A porcelain-ware fragment A porcelain-ware fragment in the form of a plate found during the excavation of the Bubakan site. his fragment is estimated from the late Qing Dynasty (19th century AD), allegedly related to the date due to the prominent characteristics of Qing porcelain-ware / ceramics, among others: clay-based with a brown colour that is visible from the cut side of the ceramic body with a white coating; and the most prominent feature is on the inner side of the plate body where there is an ornamental motif in the form of a wavy radial pattern depicted using cobalt under the glaze layer.


More Information:

This porcelain-ware plate is thought to have been produced in Pengcheng City, Ci County, Hebei Province in the late Qing dynasty. In contrast to the early Qing porcelain-ware type characterised by black-and-white designs, the blue-and-white porcelain trend of the late Qing period sought to emulate the blue-and-white Jingdezhen porcelain that was a symbol of imperial China from the late Ming dynasty.

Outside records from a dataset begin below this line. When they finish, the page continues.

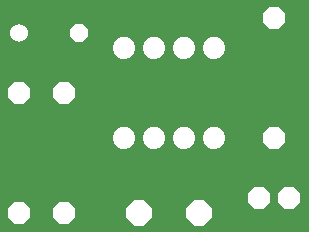
<source format=gbr>
G04 EAGLE Gerber RS-274X export*
G75*
%MOMM*%
%FSLAX34Y34*%
%LPD*%
%INSoldermask Top*%
%IPNEG*%
%AMOC8*
5,1,8,0,0,1.08239X$1,22.5*%
G01*
%ADD10P,1.649562X8X22.500000*%
%ADD11C,1.524000*%
%ADD12C,1.879600*%
%ADD13P,2.034460X8X22.500000*%
%ADD14P,2.034460X8X112.500000*%
%ADD15P,2.034460X8X292.500000*%
%ADD16P,2.309387X8X22.500000*%


D10*
X254000Y330200D03*
D11*
X203200Y330200D03*
D12*
X292100Y241300D03*
X317500Y241300D03*
X317500Y317500D03*
X292100Y317500D03*
X342900Y241300D03*
X368300Y241300D03*
X342900Y317500D03*
X368300Y317500D03*
D13*
X406400Y190500D03*
X431800Y190500D03*
D14*
X203200Y177800D03*
X203200Y279400D03*
D15*
X241300Y279400D03*
X241300Y177800D03*
X419100Y342900D03*
X419100Y241300D03*
D16*
X304800Y177800D03*
X355600Y177800D03*
M02*

</source>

This can be assumed to be an attempt to take back the monopoly of porcelain ware by the Qing Empire, after the absence of Jingdezhen products in the Southeast Asian market due to the implementation of the ceramic export restriction policy during the Ming Dynasty; precisely during the reign of Emperor Taizu (1386-1398), Emperor Chengzu (1402-1424) and Emperor Xuanzong (1426-1435).

Taizu/ Tai-Tsu Emperor; The First Emperor of Ming's Dynasty (1368-1398). Source: National Palace Museum Taiwan Collection.

One of the considerations behind the implementation of this policy was that the Ming Empire was worried that mass production of porcelain and exporting massive quantities would reduce the value of porcelain, which was one of China's mainstay products at that time.


Instead of keeping the value high, the Ming dynasty emperors tightened the regulations that were binding resulting in the absence of Chinese ceramics in Southeast Asia and possibly Europe in the 14th-15th centuries. As a result, porcelain-ware producers in Vietnam, Thailand, and Japan became an alternative for other regions to buy ceramic products, thus resulting in the spread of white-blue Ming ceramics not too much in Indonesia.


After the fall of the Ming Dynasty, which was succeeded by the Qing Dynasty, this did not seem to change. This was because the new dynasty also imposed restrictions on trade and maritime activities due to resistance from the Manchurians under Zheng Chenggong (1624-1662). China only abolished these regulations and widened the scope of its ceramic exports in 1683-1684.